Depresja


W mroku myśli, gdzie światło dnia nie dociera,
Gdzie echo sukcesu niczym cień, co kłamie.
Depresja to ciemność, co duszę okrywa,
Niezrozumienie – jak nóż, co w serce się wbija.

Partnerka obok, a jednak tak daleko,
Niewypowiedziane słowa tworzą mur nieprzenikniony.
Pech ciągnie za sobą, niczym cień, co nie odstępuje,
W życiu pełnym trosk, gdzie szczęście jest tylko szeptem, ułudą.
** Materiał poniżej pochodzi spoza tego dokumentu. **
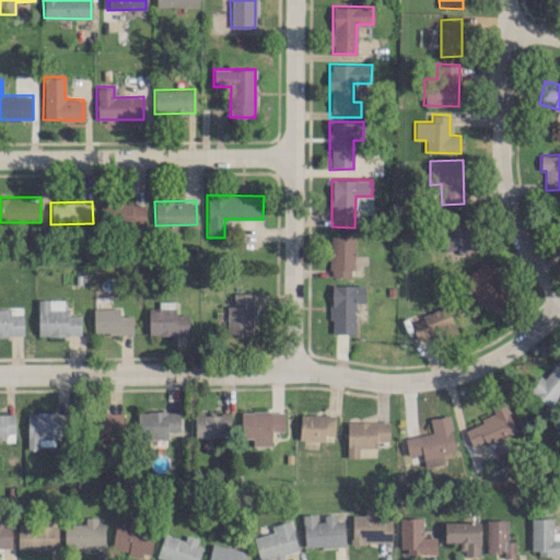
[(144,226),(144,203),(101,202),(100,225),(144,226)]
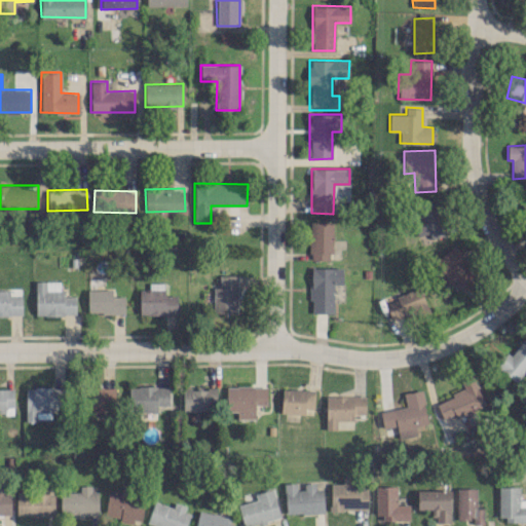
[(444,234),(438,200),(413,204),(418,238),(444,234)]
Sukces i szacunek, niczym złoto – błyszczą, lecz nie grzeją,
W oczach innych wielki, a w swoich – tylko cień.
Niedoceniony, nieszczęśliwy, choć tłum wokół święci,
W sercu pustka, echo, co wybrzmiewa w samotności.
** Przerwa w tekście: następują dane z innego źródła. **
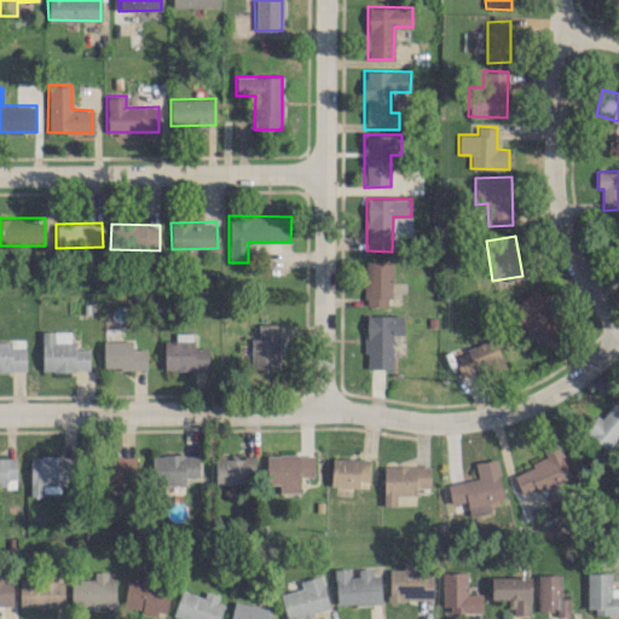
[(389,306),(391,260),(364,260),(364,305),(389,306)]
Słabość w klatce piersiowej, ciężar nie do uniesienia,
Myśli o końcu, ostatecznym wyzwoleniu, krążą blisko.
Depresja – ta niema opowieść, gdzie słowa tracą sens,
Gdzie nawet w tłumie jesteś sam, a sukces smakuje jak cierń.

Lecz pamiętaj, w mroku najciemniejszym, zawsze jest świt,
Choć ciężko uwierzyć, gdy serce w rozpaczy tonie.
Szukaj światła, choćby najmniejszego promyka,
Bo życie to więcej niż ciemność, to walka, to nadzieja, co wciąż kryje się w Tobie.